/---
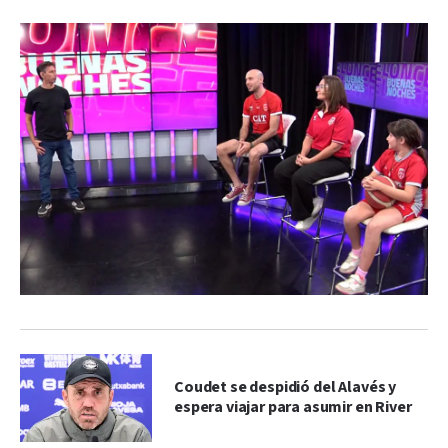
Coudet se despidió del Alavés y
espera viajar para asumir en River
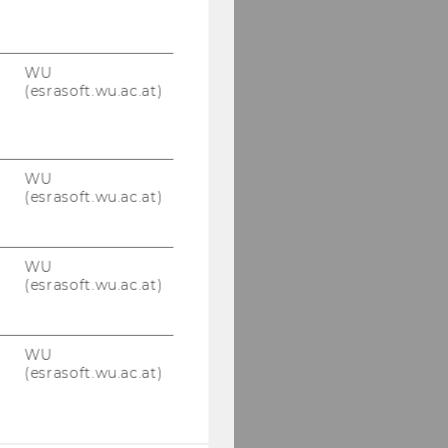
WU
(esrasoft.wu.ac.at)
WU
(esrasoft.wu.ac.at)
WU
(esrasoft.wu.ac.at)
WU
(esrasoft.wu.ac.at)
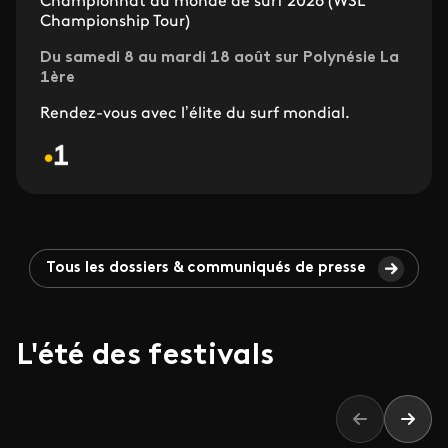
Championnat du monde de surf 2026 (WSL
Championship Tour)
Du samedi 8 au mardi 18 août sur Polynésie La
1ère
Rendez-vous avec l’élite du surf mondial.
Tous les dossiers & communiqués de presse
L'été des festivals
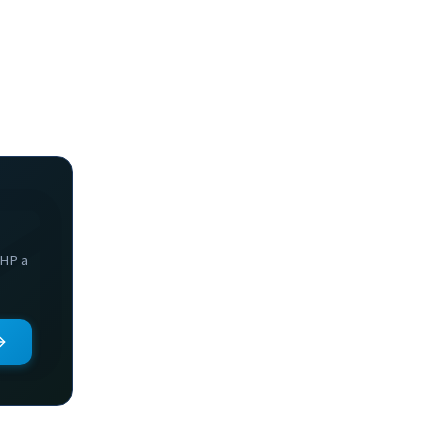
PHP a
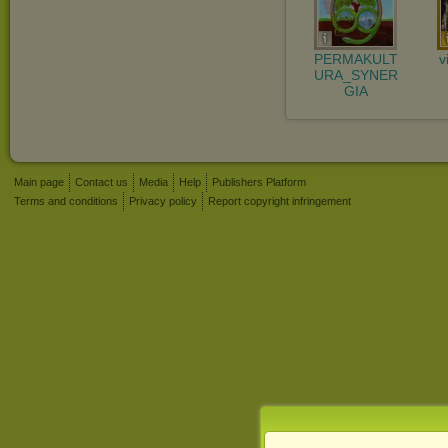
PERMAKULT
v
URA_SYNER
GIA
Main page
Contact us
Media
Help
Publishers Platform
Terms and conditions
Privacy policy
Report copyright infringement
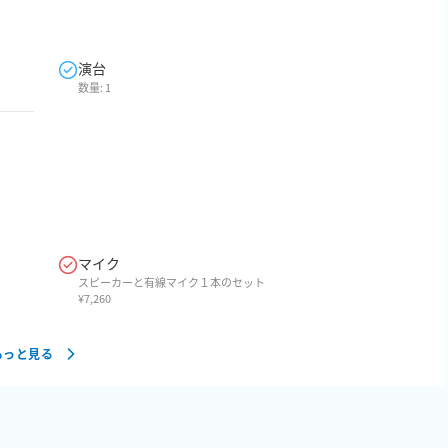
演台
数量:
1
マイク
スピーカーと有線マイク１本のセット
¥
7,260
もっと見る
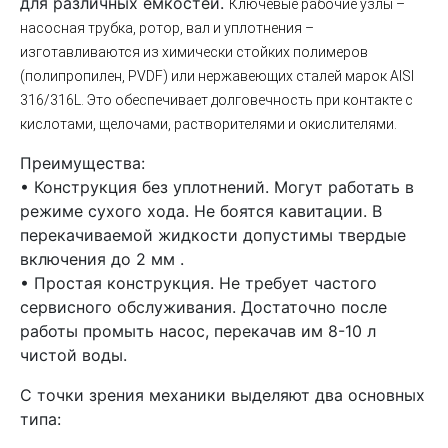
для различных емкостей.
Ключевые рабочие узлы –
насосная трубка, ротор, вал и уплотнения –
изготавливаются из химически стойких полимеров
(полипропилен, PVDF) или нержавеющих сталей марок AISI
316/316L. Это обеспечивает долговечность при контакте с
кислотами, щелочами, растворителями и окислителями.
Преимущества:
• Конструкция без уплотнений. Могут работать в
режиме сухого хода. Не боятся кавитации. В
перекачиваемой жидкости допустимы твердые
включения до 2 мм .
• Простая конструкция. Не требует частого
сервисного обслуживания. Достаточно после
работы промыть насос, перекачав им 8-10 л
чистой воды.
С точки зрения механики выделяют два основных
типа:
\---
TASK INSTRUCTIONS:
Only lines that include "surf" belong in the answer; return them from the entries above.

YOUR RESPONSE:
Championnat du monde de surf 2026 (WSL
Rendez-vous avec l’élite du surf mondial.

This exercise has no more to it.